Movable type in Japan
Though the Jesuits operated a Western movable type printing-press in Nagasaki, Japan, printing equipment brought back by Toyotomi Hideyoshi's army in 1593 from Korea had far greater influence on the development of the medium. Four years later, Tokugawa Ieyasu, even before becoming shogun, effected the creation of the first native movable type, using wooden type-pieces rather than metal. He oversaw the creation of 100,000 type-pieces, which were used to print a number of political and historical texts.
An edition of the Confucian Analects was printed in 1598, using Korean moveable type printing equipment, at the order of Emperor Go-Yōzei. This document is the oldest work of Japanese moveable type printing extant today.
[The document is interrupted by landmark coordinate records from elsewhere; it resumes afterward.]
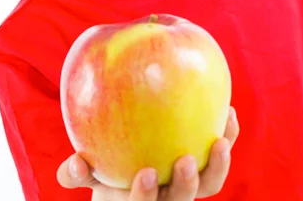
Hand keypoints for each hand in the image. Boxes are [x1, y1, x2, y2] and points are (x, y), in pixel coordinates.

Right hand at [57, 106, 238, 199]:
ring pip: (208, 185)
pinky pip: (219, 156)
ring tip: (220, 139)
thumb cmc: (104, 171)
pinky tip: (228, 111)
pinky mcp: (204, 168)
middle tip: (185, 160)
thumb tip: (74, 163)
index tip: (144, 173)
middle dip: (186, 185)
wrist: (131, 173)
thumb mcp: (89, 174)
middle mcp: (168, 199)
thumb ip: (78, 172)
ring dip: (218, 165)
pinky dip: (227, 136)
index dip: (144, 196)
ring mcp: (188, 186)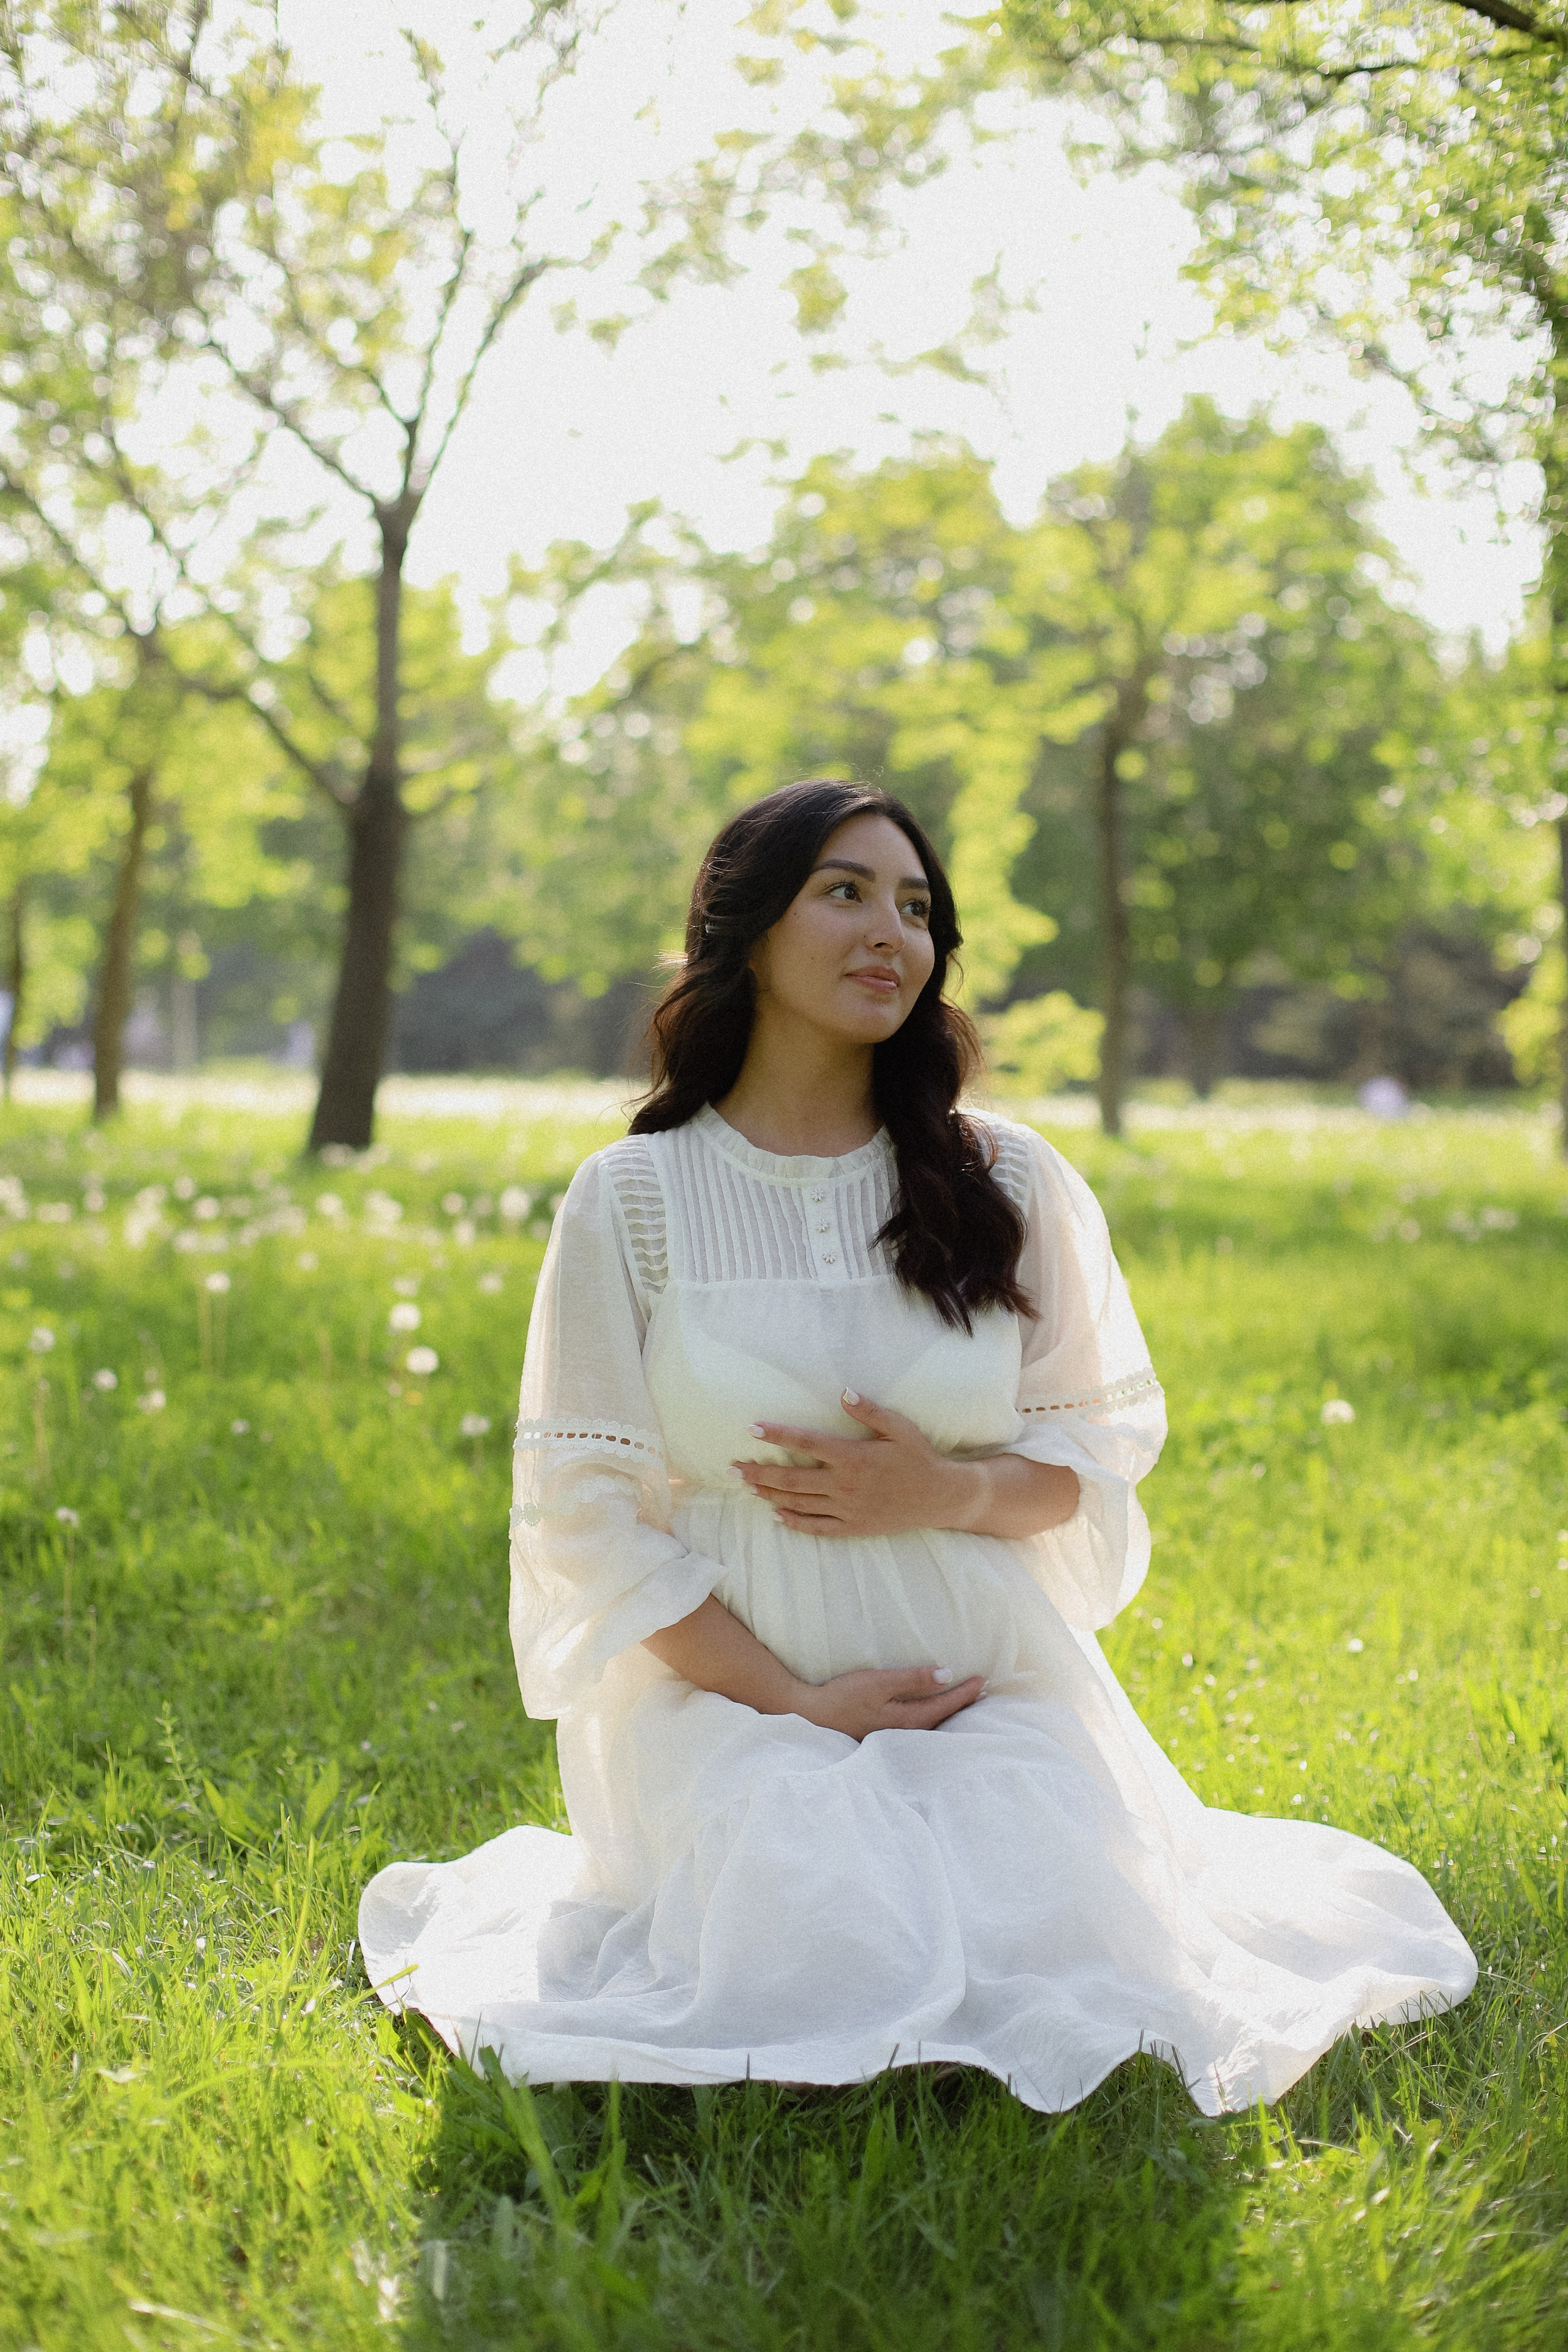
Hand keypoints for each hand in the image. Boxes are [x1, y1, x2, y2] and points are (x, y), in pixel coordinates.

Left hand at [733, 1391, 980, 1537]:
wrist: (941, 1498)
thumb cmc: (920, 1458)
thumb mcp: (900, 1429)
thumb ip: (869, 1411)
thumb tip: (843, 1392)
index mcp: (853, 1456)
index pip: (806, 1442)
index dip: (777, 1433)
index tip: (751, 1428)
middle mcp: (845, 1485)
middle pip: (792, 1478)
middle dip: (759, 1471)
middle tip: (734, 1467)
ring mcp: (848, 1509)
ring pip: (799, 1502)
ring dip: (771, 1494)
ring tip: (748, 1485)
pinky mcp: (853, 1527)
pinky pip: (817, 1527)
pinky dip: (794, 1522)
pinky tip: (777, 1515)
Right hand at [791, 1663, 984, 1740]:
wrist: (812, 1716)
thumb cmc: (843, 1697)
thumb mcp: (879, 1682)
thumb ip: (913, 1679)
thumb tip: (946, 1675)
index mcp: (906, 1720)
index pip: (945, 1706)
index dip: (965, 1693)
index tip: (983, 1680)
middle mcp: (904, 1733)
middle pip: (942, 1719)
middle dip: (963, 1706)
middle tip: (983, 1693)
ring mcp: (893, 1737)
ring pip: (931, 1725)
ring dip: (949, 1712)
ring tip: (964, 1702)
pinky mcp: (884, 1735)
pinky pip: (918, 1726)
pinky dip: (932, 1716)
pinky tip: (932, 1712)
Despite the appeal of moveable type, however, it was soon decided that the running script style of Japanese writings would be better reproduced using woodblocks, and so woodblocks were once more adopted; by 1640 they were once again being used for nearly all purposes.

Movable type in other East Asian countries


China Block Printing Museum in Yangzhou
Printing using movable type spread from China during the Mongol Empire; among other groups, the Uyghurs of Central Asia, whose script was adopted for the Mongol language, used movable type.
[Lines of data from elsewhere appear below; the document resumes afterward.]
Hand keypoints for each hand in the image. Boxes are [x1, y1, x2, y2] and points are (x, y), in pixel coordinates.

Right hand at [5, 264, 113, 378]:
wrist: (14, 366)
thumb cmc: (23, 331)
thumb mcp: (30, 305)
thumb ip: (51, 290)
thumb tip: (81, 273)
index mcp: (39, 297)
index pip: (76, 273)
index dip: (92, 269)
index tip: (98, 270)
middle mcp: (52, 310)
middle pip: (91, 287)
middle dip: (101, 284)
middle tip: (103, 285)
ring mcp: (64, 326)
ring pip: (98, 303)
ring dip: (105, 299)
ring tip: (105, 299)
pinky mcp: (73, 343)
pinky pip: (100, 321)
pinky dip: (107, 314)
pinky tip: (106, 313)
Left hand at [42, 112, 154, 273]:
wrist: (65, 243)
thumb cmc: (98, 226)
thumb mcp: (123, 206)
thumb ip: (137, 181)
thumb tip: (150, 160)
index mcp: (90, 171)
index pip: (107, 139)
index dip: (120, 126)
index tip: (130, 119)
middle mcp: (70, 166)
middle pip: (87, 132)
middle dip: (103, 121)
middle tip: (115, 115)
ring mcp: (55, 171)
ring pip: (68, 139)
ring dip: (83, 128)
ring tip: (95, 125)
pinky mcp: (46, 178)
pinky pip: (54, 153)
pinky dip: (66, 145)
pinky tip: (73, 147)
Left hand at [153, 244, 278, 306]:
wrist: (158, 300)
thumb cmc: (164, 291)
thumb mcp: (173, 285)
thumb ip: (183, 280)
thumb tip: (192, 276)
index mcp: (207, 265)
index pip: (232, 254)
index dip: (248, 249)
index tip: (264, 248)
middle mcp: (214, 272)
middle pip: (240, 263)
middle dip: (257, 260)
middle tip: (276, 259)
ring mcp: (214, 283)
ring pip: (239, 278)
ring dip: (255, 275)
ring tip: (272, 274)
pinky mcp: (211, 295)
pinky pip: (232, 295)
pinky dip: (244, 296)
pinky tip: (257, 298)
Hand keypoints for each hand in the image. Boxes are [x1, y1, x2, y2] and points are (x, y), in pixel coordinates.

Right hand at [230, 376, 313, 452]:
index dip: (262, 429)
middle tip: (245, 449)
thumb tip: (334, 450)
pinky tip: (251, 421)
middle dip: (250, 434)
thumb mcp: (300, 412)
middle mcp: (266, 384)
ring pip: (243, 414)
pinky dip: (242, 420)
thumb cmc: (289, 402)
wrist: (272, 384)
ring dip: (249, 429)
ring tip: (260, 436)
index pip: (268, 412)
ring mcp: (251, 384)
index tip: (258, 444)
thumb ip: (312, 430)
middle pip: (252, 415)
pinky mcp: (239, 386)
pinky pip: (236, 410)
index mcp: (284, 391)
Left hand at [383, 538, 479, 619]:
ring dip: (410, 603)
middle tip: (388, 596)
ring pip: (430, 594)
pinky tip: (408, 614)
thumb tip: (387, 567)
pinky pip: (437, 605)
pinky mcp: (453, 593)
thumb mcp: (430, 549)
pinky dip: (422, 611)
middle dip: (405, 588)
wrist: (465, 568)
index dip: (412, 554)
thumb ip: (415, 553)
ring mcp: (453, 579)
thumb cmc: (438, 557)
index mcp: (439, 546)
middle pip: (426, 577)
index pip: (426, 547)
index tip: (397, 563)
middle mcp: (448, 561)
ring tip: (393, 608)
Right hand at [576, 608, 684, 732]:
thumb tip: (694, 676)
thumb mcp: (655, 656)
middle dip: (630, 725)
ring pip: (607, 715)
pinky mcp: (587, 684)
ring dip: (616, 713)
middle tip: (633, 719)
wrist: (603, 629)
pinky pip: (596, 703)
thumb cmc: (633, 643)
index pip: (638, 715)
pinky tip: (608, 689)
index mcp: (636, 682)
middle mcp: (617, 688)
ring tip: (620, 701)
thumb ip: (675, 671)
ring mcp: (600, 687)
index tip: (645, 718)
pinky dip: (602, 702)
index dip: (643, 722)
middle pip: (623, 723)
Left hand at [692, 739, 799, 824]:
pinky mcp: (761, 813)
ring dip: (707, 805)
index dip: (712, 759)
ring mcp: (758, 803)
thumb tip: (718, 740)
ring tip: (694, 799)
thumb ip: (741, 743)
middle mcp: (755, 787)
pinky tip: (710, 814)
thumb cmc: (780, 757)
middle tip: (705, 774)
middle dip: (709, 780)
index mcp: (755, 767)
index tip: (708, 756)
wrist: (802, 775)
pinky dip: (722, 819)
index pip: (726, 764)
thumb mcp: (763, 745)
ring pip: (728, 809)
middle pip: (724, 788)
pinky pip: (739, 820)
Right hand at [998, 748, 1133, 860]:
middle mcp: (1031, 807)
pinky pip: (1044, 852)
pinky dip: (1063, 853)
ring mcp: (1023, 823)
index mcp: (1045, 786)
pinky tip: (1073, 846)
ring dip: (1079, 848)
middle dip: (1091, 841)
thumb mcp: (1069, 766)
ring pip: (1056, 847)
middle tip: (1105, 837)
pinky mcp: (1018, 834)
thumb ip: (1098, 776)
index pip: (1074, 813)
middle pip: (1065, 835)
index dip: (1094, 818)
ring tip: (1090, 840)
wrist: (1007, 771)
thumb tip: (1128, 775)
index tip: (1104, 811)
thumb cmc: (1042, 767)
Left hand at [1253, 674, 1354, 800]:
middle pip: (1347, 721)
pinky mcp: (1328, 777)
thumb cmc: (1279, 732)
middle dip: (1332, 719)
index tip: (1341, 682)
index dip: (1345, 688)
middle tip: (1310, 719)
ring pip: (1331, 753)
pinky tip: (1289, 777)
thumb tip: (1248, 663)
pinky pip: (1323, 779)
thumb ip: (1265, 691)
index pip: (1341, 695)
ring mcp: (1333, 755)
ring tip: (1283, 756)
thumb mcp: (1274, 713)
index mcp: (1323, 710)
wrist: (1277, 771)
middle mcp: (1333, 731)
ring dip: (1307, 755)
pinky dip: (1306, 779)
Possible influence on European use of movable type
Since the use of printing from movable type arose in East Asia well before it did in Europe, it is relevant to ask whether Gutenberg may have been influenced, directly or indirectly, by the Chinese or Korean discoveries of movable type printing. There is no actual evidence that Gutenberg knew of the Korean processes for movable type. However, some authors admit this possibility, and argue that movable metal type had been an active enterprise in Korea since 1234 (although oldest preserved books are from 1377) and there was communication between West and East. Despite these conjectures, there is no evidence that movable type from the East ever reached Europe.

Mechanical presses

Mechanical presses as used in European printing remained unknown in East Asia. Instead, printing remained an unmechanized, laborious process with pressing the back of the paper onto the inked block by manual "rubbing" with a hand tool. In Korea, the first printing presses were introduced as late as 1881-83, while in Japan, after an early but brief interlude in the 1590s, Gutenberg's printing press arrived in Nagasaki in 1848 on a Dutch ship.
Contrary to Gutenberg printing, which allowed printing on both sides of the paper from its very beginnings (although not simultaneously until very recent times), East Asian printing was done only on one side of the paper, because the need to rub the back of the paper when printing would have spoilt the first side when the second side was printed. Another reason was that, unlike in Europe where Gutenberg introduced more suitable oil-based ink, Asian printing remained confined to water-based inks which tended to soak through the paper.